# Clever way to mount sub down in the trunk?



## mathemabeat (Aug 30, 2008)

Looking for something other than just bolting it down with an L bracket.


Anyone come up with something a little more cleaner/easier to remove?


Basically I want it to be secure but also be able to be quickly removed without needing tools. I was thinking maybe a strap system, but dunno about that.


----------



## Mooble (Oct 21, 2007)

Nylon straps work well. Just put loops on the enclosure and run a nylon strap through them. The strap can bolt to the trunk floor. They make several forms of latches, the best would probably provide tension as you close it.


----------



## ccrobbins (Aug 19, 2006)

Lots and lots of velcro.


----------



## ChrisB (Jul 3, 2008)

I wish I had taken a picture of my 2007 Accord's sub mount before I was hit head on by a drunk idiot. Anyhow, it involved a piece of angle iron bolted to the floor of the trunk with a two 1/2" bolts. The angle iron had a hole drilled through the middle of it. On the Memphis enclosure I had a solid piece of iron bolted to it with a 1/4" stud (i.e. welded bolt to the iron after the head was chopped off). The 1/4" stud went through the hole in the angle iron and I used a wing nut to secure the enclosure to the angle iron.

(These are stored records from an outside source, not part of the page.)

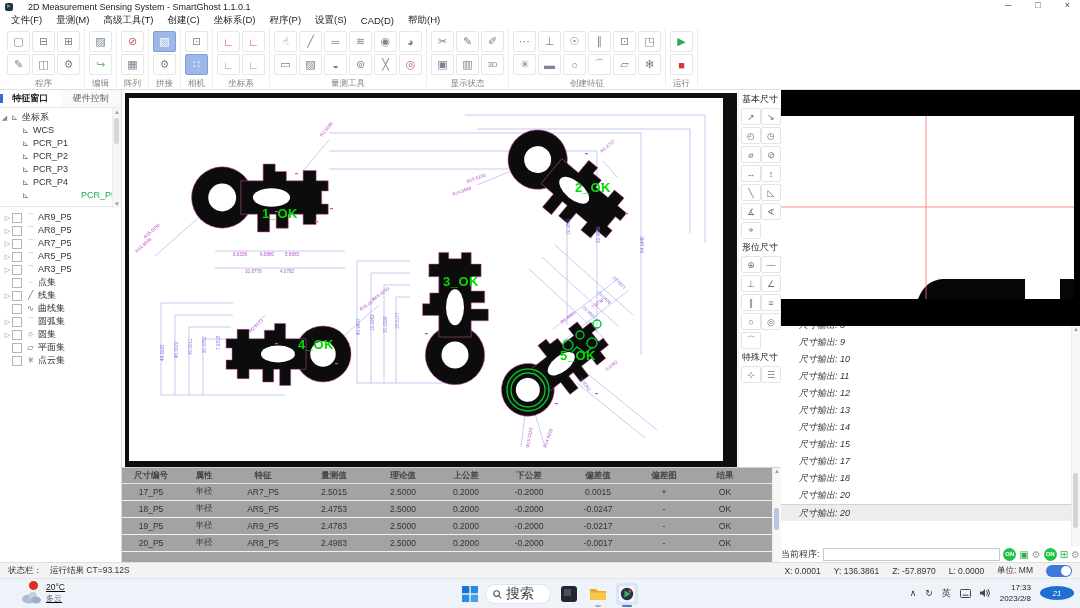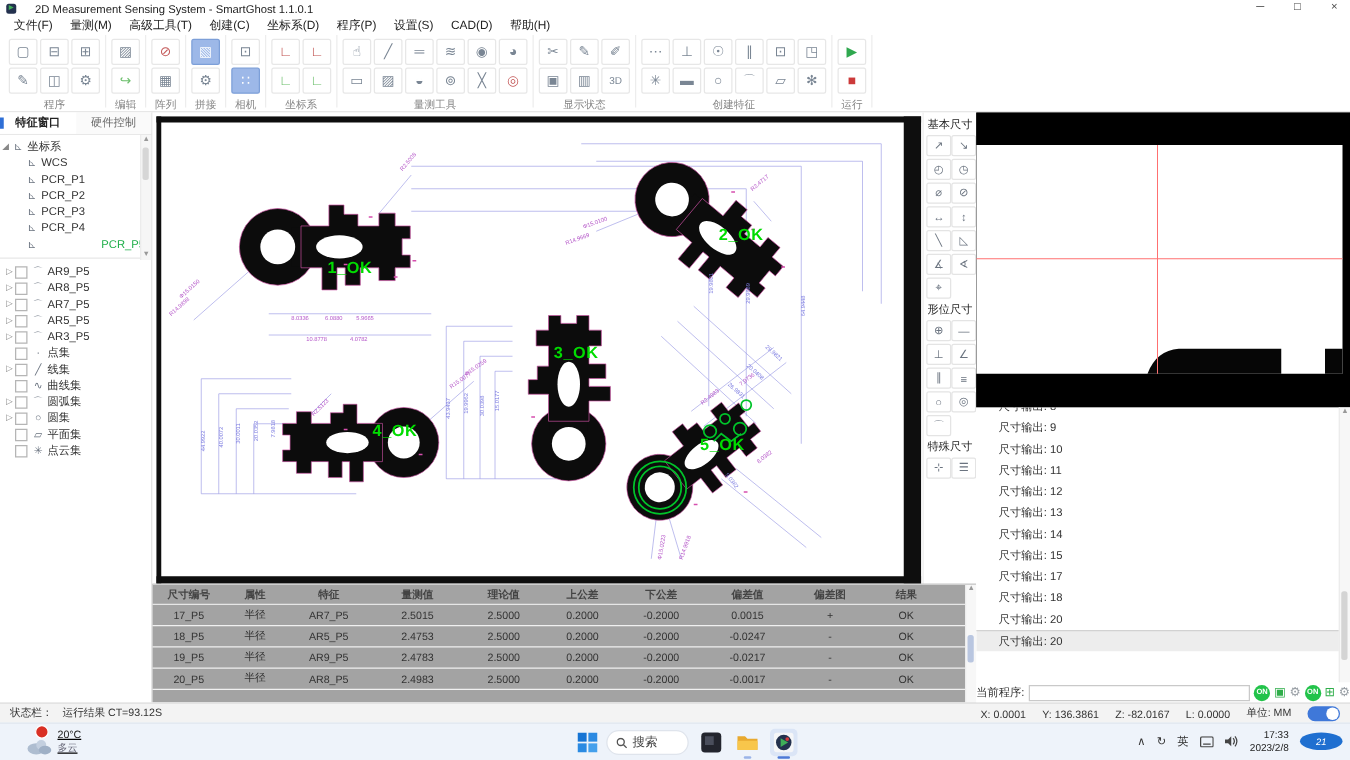--- a/index.html
+++ b/index.html
@@ -76,7 +76,7 @@
   .right-panel{position:absolute;left:781px;top:90px;width:299px;bottom:46px;background:#fff;}
   .camera{position:absolute;left:0;top:0;width:299px;height:236px;background:#000;}
   .output-list{position:absolute;left:0;top:236px;width:299px;height:220px;overflow:hidden;background:#fff;font-size:9px;color:#333;}
-  .ol-row{height:17px;line-height:17px;padding-left:18px;}
+  .ol-row{height:17px;line-height:17px;padding-left:18px;font-style:italic;}
   .ol-row.sel{background:#ededed;border-top:1px solid #d2d2d2;box-sizing:border-box;}
   .ol-scroll{position:absolute;right:0;top:236px;width:8px;height:220px;background:#f7f7f7;border-left:1px solid #ececec;
     font-size:6px;color:#999;text-align:center;}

Oddly, one would have thought that the 1/4" bolt should have broken in the head-on collision sending the 10" ported enclosure into something in the trunk, but that did not happen. The force of the head on impact caused the two 1/2" bolts to tear through the floor of the trunk sending the enclosure straight into the amp that was mounted on the floor of the trunk behind the rear seat. The angle iron was still connected to the subwoofer box along with parts of the trunk floor connected to the 1/2" bolts. 

The enclosure and amp were ruined in that accident and I didn't even bother to take it out of the car.


----------



## bcramer (Mar 17, 2008)

ccrobbins said:


> Lots and lots of velcro.


Works, but to have enough to where the box is REALLY not going anywhere while driving/crashing makes it a PIA to get out easily. 

If you're driving any sort of SUV/Hatchback/Wagon. You should not use velcro as it can come loose in a wreck and render you paralyzed for the rest of your life. I've had two friends had this happen to them


----------



## cheesehead (Mar 20, 2007)

bcramer said:


> Works, but to have enough to where the box is REALLY not going anywhere while driving/crashing makes it a PIA to get out easily.
> 
> If you're driving any sort of SUV/Hatchback/Wagon. You should not use velcro as it can come loose in a wreck and render you paralyzed for the rest of your life. I've had two friends had this happen to them


 Damn!


----------



## t3sn4f2 (Jan 3, 2007)

bcramer said:


> Works, but to have enough to where the box is REALLY not going anywhere while driving/crashing makes it a PIA to get out easily.
> 
> If you're driving any sort of SUV/Hatchback/Wagon. You should not use velcro as it can come loose in a wreck and render you paralyzed for the rest of your life. I've had two friends had this happen to them


x2, and if I had a 50 pound sub I would even go as far as stringing a steel cable through half of the basket ribs and _properly_ bolting it to the frame (not a body panel, a structural piece that is beefy). Look at how well your spare tire is held down, I don't think a wood pulp baffle will do much to stop that sub from flying off in a decent crash. Plus the steel cable will keep the box from flying off as well.


----------



## bcramer (Mar 17, 2008)

cheesehead said:


> Damn!


Yeah, you're telling me. 

One of them had a late 90's Explorer and didn't secure the box in the back. He ended up rolling his car several times, had his seat belt on but the 10" sub and box hit him. He is now paralyzed from the waist down.

The other friend was on an on ramp to one of our freeways during rush hour in his old civic coupe. He had a box on the rear parcel shelf (very dumb) was rear ended by a big pickup and the box hit him the back of the head. He's paralyzed from the chest down now. The wost about it is that he was very promising up and coming christian musician. He was working on his second album at the time...

Moral of the story is, secure your stuff!


----------